__REQUIRED ACTION__. For this exercise, copy all the data exactly and include none of the pictures.

━━━━━━━━━━━━━━━━

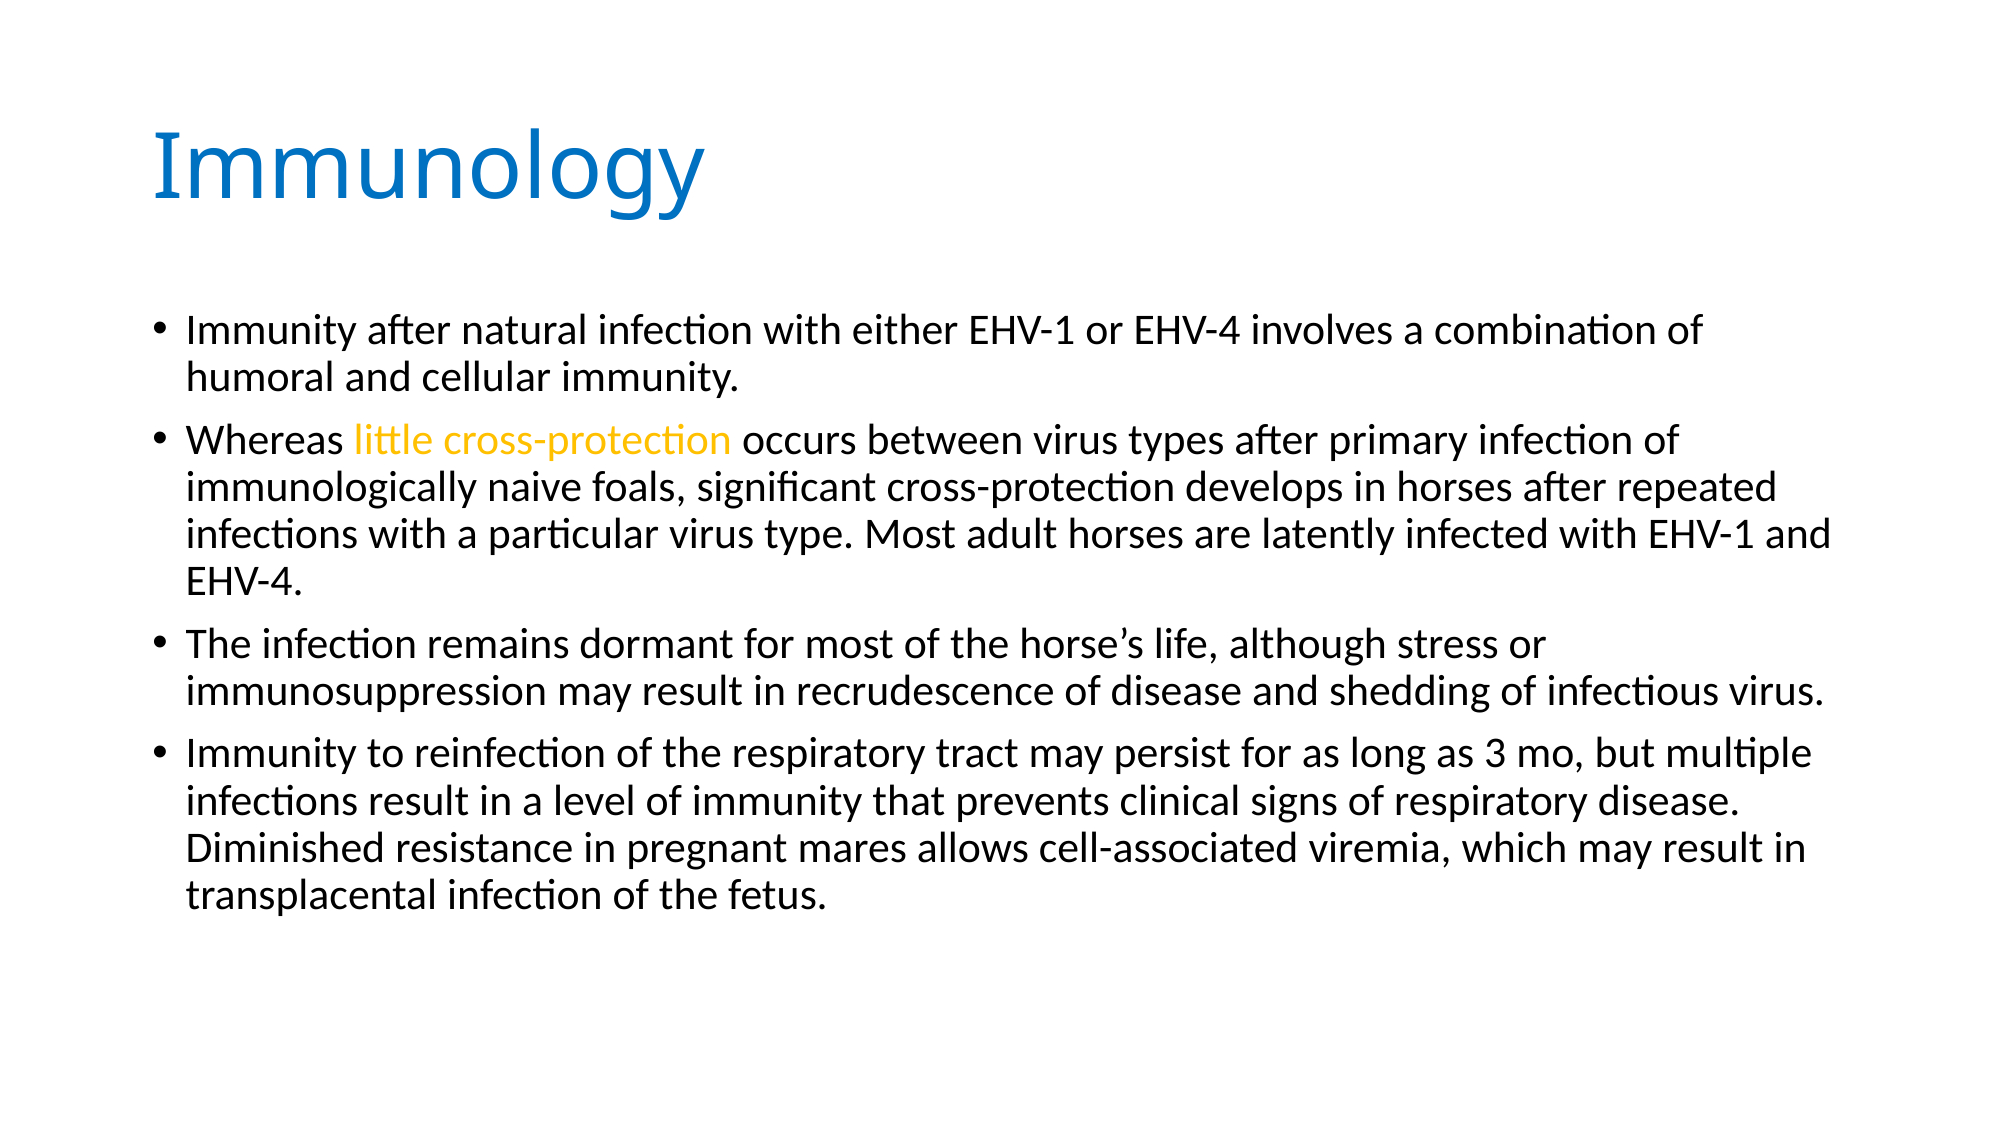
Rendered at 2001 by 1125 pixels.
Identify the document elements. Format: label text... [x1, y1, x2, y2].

title Immunology [137, 59, 1863, 278]
list Immunity after natural infection with either EHV-1 or EHV-4 involves a combination of humoral and cellular immunity. Whereas little cross-protection occurs between virus types after primary infection of immunologically naive foals, significant cross-protection develops in horses after repeated infections with a particular virus type. Most adult horses are latently infected with EHV-1 and EHV-4. The infection remains dormant for most of the horse’s life, although stress or immunosuppression may result in recrudescence of disease and shedding of infectious virus. Immunity to reinfection of the respiratory tract may persist for as long as 3 mo, but multiple infections result in a level of immunity that prevents clinical signs of respiratory disease. Diminished resistance in pregnant mares allows cell-associated viremia, which may result in transplacental infection of the fetus. [137, 299, 1863, 1014]
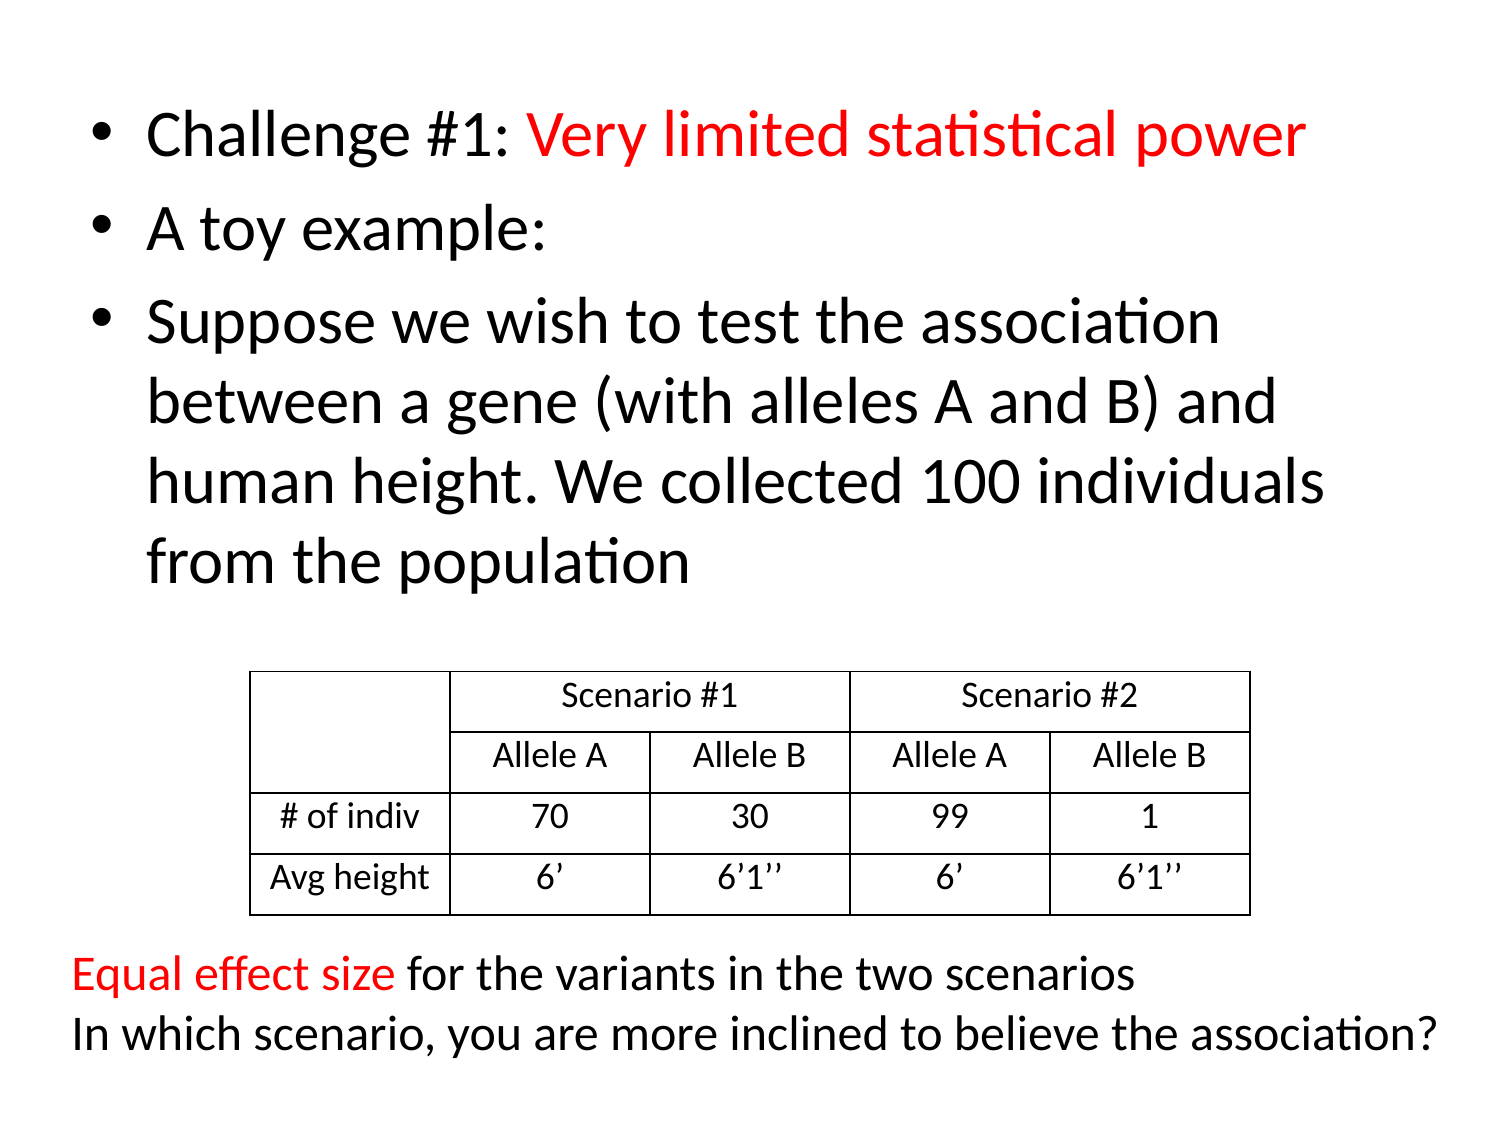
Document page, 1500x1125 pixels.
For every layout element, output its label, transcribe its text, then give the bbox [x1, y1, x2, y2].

table_cell Allele A [451, 733, 649, 792]
table_cell 6’ [451, 855, 649, 914]
table_cell Allele B [651, 733, 849, 792]
table_cell 99 [851, 794, 1049, 853]
table_cell Avg height [251, 855, 449, 914]
text_box Equal effect size for the variants in the two scenarios In which scenario, you are more inclined to believe the association? [56, 933, 1455, 1069]
table_cell Allele B [1051, 733, 1249, 792]
table_cell 6’1’’ [1051, 855, 1249, 914]
list Challenge #1: Very limited statistical power A toy example: Suppose we wish to test the association between a gene (with alleles A and B) and human height. We collected 100 individuals from the population [75, 82, 1425, 933]
table_cell 30 [651, 794, 849, 853]
table_cell 70 [451, 794, 649, 853]
table_cell # of indiv [251, 794, 449, 853]
table_cell Allele A [851, 733, 1049, 792]
table_cell 1 [1051, 794, 1249, 853]
table_header [251, 672, 449, 792]
table_header Scenario #2 [851, 672, 1249, 731]
table_cell 6’1’’ [651, 855, 849, 914]
table_header Scenario #1 [451, 672, 849, 731]
table_cell 6’ [851, 855, 1049, 914]
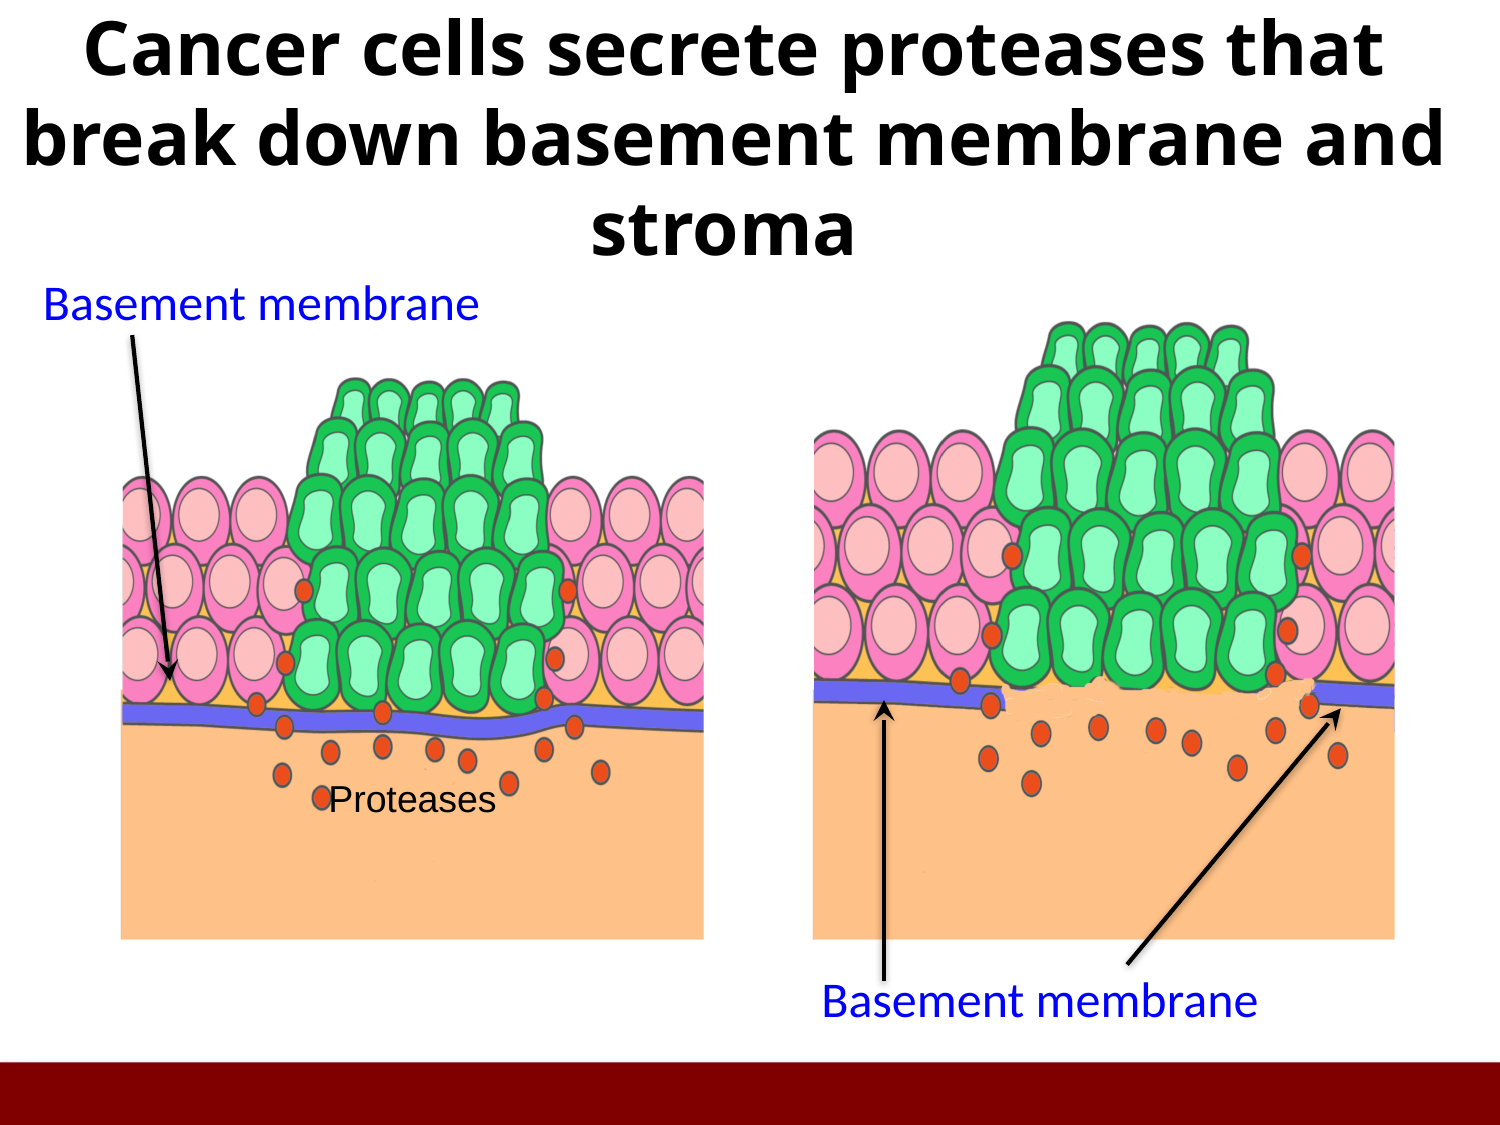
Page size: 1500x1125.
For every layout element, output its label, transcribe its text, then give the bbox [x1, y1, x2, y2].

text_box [798, 699, 1341, 1037]
picture [120, 315, 704, 942]
picture [812, 315, 1396, 942]
title Cancer cells secrete proteases that break down basement membrane and stroma [0, 41, 1469, 230]
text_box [25, 263, 499, 682]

━━━━━━━━━━━━━━━━

__WRITTEN ANSWER__.
Rendered at 2001 by 1125 pixels.
Identify the document elements. Format: label text... [x1, y1, x2, y2].

title Immunology [137, 59, 1863, 278]
list Immunity after natural infection with either EHV-1 or EHV-4 involves a combination of humoral and cellular immunity. Whereas little cross-protection occurs between virus types after primary infection of immunologically naive foals, significant cross-protection develops in horses after repeated infections with a particular virus type. Most adult horses are latently infected with EHV-1 and EHV-4. The infection remains dormant for most of the horse’s life, although stress or immunosuppression may result in recrudescence of disease and shedding of infectious virus. Immunity to reinfection of the respiratory tract may persist for as long as 3 mo, but multiple infections result in a level of immunity that prevents clinical signs of respiratory disease. Diminished resistance in pregnant mares allows cell-associated viremia, which may result in transplacental infection of the fetus. [137, 299, 1863, 1014]
Document page, 1500x1125 pixels.
For every layout element, output its label, transcribe its text, then give the bbox [x1, y1, x2, y2].

table_cell Allele A [451, 733, 649, 792]
table_cell 6’ [451, 855, 649, 914]
table_cell Allele B [651, 733, 849, 792]
table_cell 99 [851, 794, 1049, 853]
table_cell Avg height [251, 855, 449, 914]
text_box Equal effect size for the variants in the two scenarios In which scenario, you are more inclined to believe the association? [56, 933, 1455, 1069]
table_cell Allele B [1051, 733, 1249, 792]
table_cell 6’1’’ [1051, 855, 1249, 914]
list Challenge #1: Very limited statistical power A toy example: Suppose we wish to test the association between a gene (with alleles A and B) and human height. We collected 100 individuals from the population [75, 82, 1425, 933]
table_cell 30 [651, 794, 849, 853]
table_cell 70 [451, 794, 649, 853]
table_cell # of indiv [251, 794, 449, 853]
table_cell Allele A [851, 733, 1049, 792]
table_cell 1 [1051, 794, 1249, 853]
table_header [251, 672, 449, 792]
table_header Scenario #2 [851, 672, 1249, 731]
table_cell 6’1’’ [651, 855, 849, 914]
table_header Scenario #1 [451, 672, 849, 731]
table_cell 6’ [851, 855, 1049, 914]
Page size: 1500x1125.
For every layout element, output its label, transcribe its text, then give the bbox [x1, y1, x2, y2].

text_box [798, 699, 1341, 1037]
picture [120, 315, 704, 942]
picture [812, 315, 1396, 942]
title Cancer cells secrete proteases that break down basement membrane and stroma [0, 41, 1469, 230]
text_box [25, 263, 499, 682]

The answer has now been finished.